APPLE DUMPLINGS.—

For dumplings the apples should be large and juicy—pippins, bellflowers, or the best you can get. Small sweet apples make very poor dumplings. Having pared the apples, extract the cores with a tin apple-corer, so as to leave them smooth and whole. Why is it that so many families "have never had an apple corer in their house?" They cost, at the utmost, but twenty-five cents, are to be had at all the tinsmiths' and furnishing stores; and they screw out an apple core in a minute; saving time and trouble. The apples being ready, make a nice paste in the proportion of a small pint of finely-minced suet, to a large quart of flour; one-half of the suet rubbed into the pan of flour, (adding a very little water) the other half sliced thin, and spread all over the sheet of dough after it is rolled out; then folding it, and rolling it out again. Cut the sheet of dough in as many circular pieces as you have apples, allowing them large enough to close entirely over the top, and rolling it thick enough to hold the apple securely without danger of its breaking through. Put an apple on every piece of paste, and fill with brown sugar the hole from whence the core was taken. Squeeze on the sugar some fresh lemon juice, with the grated yellow rind; or, add some powdered nutmeg or mace, or some rose-water. This will make them very nice. They should be boiled in small cloths kept clean for the purpose, dipped in hot water, and sprinkled with flour, and room left for the dumpling to swell. Put them into a pot of boiling water, and boil them steadily for near an hour. Serve them up very hot, as they become heavy when cold. Eat with them butter and sugar, or cream sauce.

PEACH DUMPLINGS.—

Take large fine free-stone peaches. Peel them, cut them in half, and extract the stones; fill the sockets with white sugar, and put the two halves together. Make a nice suet paste, or, if more convenient, of butter, but it must be quite fresh, and very nice.
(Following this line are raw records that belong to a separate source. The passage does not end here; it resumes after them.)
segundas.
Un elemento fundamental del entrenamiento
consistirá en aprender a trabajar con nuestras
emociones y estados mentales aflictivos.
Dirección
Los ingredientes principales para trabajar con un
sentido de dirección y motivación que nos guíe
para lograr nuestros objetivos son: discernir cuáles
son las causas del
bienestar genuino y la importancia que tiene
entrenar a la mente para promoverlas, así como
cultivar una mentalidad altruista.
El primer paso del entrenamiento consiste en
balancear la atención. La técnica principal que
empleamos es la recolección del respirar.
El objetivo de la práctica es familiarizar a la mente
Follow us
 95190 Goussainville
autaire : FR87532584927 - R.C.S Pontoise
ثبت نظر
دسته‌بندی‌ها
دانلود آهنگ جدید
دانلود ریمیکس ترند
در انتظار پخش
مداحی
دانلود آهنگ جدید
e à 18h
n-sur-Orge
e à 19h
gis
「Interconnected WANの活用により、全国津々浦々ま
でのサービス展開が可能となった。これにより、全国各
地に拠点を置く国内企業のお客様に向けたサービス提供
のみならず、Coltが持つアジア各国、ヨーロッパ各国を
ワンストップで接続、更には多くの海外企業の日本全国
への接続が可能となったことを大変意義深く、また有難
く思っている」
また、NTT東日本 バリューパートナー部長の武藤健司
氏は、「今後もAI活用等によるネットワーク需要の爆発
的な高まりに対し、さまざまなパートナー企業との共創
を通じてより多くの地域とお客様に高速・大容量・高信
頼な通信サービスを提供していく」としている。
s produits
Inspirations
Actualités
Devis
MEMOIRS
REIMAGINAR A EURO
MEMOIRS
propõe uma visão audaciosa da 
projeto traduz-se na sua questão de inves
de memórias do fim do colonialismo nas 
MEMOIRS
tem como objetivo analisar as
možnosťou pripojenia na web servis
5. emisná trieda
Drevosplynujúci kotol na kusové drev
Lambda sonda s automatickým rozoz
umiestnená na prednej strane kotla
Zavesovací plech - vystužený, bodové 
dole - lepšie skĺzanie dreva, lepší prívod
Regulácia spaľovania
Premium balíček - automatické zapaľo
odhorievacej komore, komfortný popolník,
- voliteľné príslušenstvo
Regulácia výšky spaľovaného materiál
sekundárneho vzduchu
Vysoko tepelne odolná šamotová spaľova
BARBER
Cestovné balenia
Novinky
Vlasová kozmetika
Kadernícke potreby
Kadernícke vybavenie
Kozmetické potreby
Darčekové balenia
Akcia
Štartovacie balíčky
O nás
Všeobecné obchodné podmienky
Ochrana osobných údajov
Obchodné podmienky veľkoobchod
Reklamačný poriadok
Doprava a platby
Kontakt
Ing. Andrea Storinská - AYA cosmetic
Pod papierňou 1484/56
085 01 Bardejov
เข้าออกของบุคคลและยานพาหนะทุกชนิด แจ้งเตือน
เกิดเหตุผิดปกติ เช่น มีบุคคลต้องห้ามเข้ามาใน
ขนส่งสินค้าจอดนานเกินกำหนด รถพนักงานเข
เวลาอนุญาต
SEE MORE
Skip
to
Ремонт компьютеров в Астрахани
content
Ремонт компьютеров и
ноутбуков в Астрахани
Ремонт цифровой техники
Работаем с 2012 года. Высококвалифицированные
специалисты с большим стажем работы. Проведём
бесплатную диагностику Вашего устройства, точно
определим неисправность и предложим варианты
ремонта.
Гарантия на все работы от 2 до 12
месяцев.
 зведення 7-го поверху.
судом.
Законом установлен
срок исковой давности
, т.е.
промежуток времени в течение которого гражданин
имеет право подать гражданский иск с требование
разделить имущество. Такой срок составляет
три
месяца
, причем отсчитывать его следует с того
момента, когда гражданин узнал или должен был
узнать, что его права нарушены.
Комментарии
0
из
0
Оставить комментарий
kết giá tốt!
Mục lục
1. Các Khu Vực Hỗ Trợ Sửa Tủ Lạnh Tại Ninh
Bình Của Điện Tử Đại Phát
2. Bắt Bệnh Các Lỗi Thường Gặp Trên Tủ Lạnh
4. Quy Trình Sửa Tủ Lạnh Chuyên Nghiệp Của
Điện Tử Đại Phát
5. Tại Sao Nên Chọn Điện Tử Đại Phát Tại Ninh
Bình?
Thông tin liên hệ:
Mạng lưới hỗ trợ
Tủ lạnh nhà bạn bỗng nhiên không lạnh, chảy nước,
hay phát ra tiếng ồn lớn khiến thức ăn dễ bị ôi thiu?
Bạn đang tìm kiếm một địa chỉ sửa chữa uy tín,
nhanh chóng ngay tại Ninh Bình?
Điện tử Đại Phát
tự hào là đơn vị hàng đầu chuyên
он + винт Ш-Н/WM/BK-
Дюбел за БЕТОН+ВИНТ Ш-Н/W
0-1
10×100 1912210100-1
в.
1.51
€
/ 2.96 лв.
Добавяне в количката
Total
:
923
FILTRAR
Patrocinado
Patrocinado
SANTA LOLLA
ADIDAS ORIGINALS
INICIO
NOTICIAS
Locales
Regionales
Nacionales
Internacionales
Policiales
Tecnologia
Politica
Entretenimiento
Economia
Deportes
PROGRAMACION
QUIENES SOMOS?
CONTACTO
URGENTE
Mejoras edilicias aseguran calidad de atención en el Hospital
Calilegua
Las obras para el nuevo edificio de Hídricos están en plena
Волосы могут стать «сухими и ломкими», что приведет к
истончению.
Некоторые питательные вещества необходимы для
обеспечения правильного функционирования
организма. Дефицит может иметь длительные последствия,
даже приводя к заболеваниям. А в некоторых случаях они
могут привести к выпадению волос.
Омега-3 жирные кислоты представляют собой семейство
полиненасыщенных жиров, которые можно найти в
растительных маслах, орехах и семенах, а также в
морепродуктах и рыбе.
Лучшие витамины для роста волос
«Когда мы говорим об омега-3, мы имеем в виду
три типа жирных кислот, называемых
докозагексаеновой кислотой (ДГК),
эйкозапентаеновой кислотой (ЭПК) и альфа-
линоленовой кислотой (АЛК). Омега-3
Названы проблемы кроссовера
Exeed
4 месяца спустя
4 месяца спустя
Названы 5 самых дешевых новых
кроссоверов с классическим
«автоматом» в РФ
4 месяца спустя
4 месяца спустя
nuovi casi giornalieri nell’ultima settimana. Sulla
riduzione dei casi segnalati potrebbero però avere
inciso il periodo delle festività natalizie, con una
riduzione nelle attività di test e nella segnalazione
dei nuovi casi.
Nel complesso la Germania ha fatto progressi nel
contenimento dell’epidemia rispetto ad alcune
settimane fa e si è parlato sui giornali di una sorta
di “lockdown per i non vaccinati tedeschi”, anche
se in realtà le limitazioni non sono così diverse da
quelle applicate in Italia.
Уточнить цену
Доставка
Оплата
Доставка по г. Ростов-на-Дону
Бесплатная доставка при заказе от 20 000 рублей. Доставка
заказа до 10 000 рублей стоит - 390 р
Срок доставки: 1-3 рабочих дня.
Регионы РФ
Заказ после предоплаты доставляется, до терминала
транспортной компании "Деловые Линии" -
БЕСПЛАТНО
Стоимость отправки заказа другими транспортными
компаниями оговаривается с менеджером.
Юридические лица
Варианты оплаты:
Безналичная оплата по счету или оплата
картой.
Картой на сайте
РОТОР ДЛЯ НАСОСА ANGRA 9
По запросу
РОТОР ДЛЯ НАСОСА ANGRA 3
Allow half a pound of butter to a large quart (or a pound) of sifted flour. Rub half the butter into the pan of flour, and make it into a dough, with a very little cold water. Too much water always makes tough heavy paste. Then roll the paste into a sheet, and put on it with a knife the remainder of the butter in regular bits. Fold it, roll it out again, and divide it into circular pieces. Lay a peach on each. Gather up the dough over the top, so as to form a well-shaped dumpling. Boil them in cloths for full three-quarters of an hour or more. Eat them with cream sauce.

Dumplings of raspberries, or blackberries, may be made as above. Also, of gooseberries or currants, made very sweet. Quinces preserved whole make excellent dumplings.

APPLE PUDDINGS—

Are made like large dumplings, with suet paste, and flavored with lemon, or rose, or nutmeg. The apples must be sliced. The pudding should be tied in a cloth; put into a pot of fast-boiling water, kept steadily boiling for two hours or more, and sweetened with brown sugar as soon as it is taken up, cutting a round piece of paste out of the top, and putting in with the sugar a small piece of fresh butter.

Large puddings may be made in this manner of stoned cherries, damsons, or plums, or of gooseberries, or currants—allowing plenty of fruit, and making it very sweet; besides sending sugar to table with it.